DATASET EXCERPT:
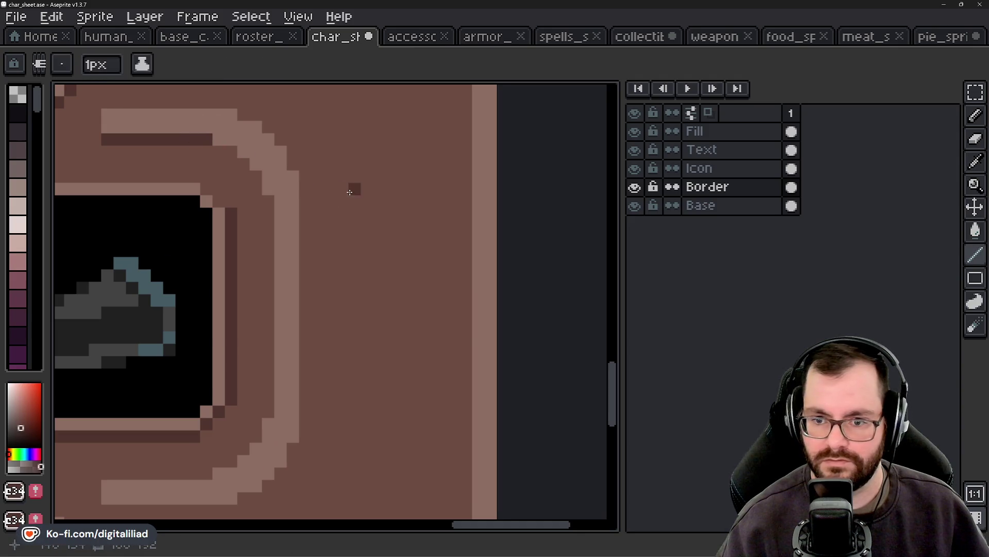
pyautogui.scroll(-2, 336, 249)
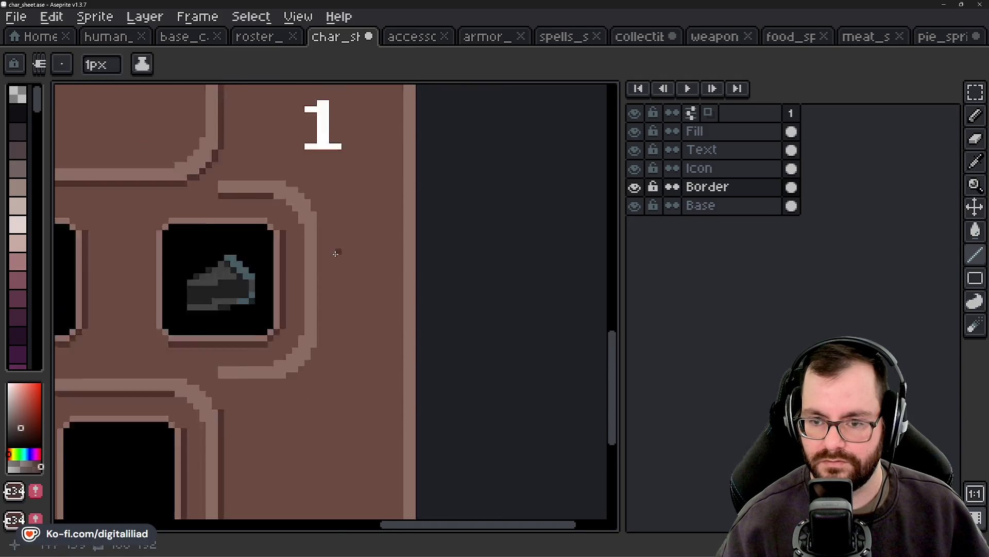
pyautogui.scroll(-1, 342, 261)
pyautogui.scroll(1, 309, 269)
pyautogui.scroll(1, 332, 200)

ACTIVITY: Could you return the entire listing above verbatim while dropping each picture?

RESPONSE AREA:
pyautogui.scroll(-2, 336, 249)
pyautogui.scroll(-1, 342, 261)
pyautogui.scroll(1, 309, 269)
pyautogui.scroll(1, 332, 200)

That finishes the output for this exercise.